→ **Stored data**
____
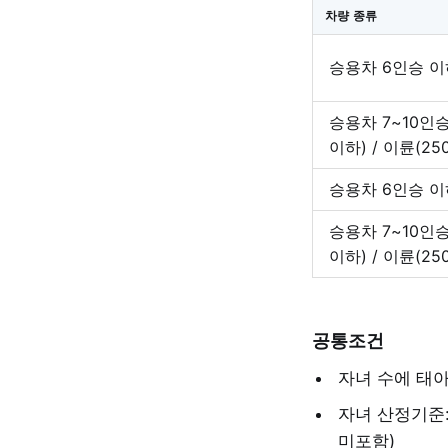
차량 종류
승용차 6인승 이
승용차 7~10인승 
이하) / 이륜(25
승용차 6인승 이
승용차 7~10인승 
이하) / 이륜(25
공통조건
자녀 수에 태
자녀 산정기준
미포함)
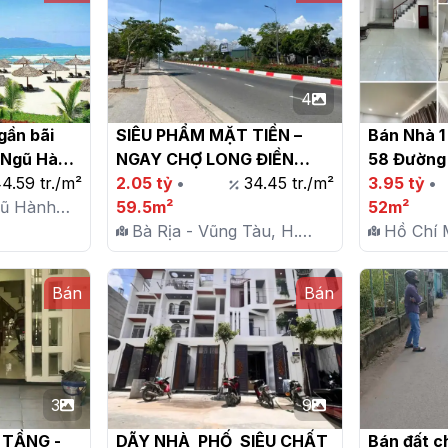
4
gần bãi 
SIÊU PHẨM MẶT TIỀN – 
Bán Nhà 1 
.Ngũ Hành 
NGAY CHỢ LONG ĐIỀN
____
→ **What to work on**
Images are to be skipped, and each line above is to be returned exactly.

→ **Output of the task**
차량 종류
승용차 6인승 이
승용차 7~10인승 
이하) / 이륜(25
승용차 6인승 이
승용차 7~10인승 
이하) / 이륜(25
공통조건
자녀 수에 태
자녀 산정기준
미포함)
4
gần bãi 
SIÊU PHẨM MẶT TIỀN – 
Bán Nhà 1 
.Ngũ Hành 
NGAY CHỢ LONG ĐIỀN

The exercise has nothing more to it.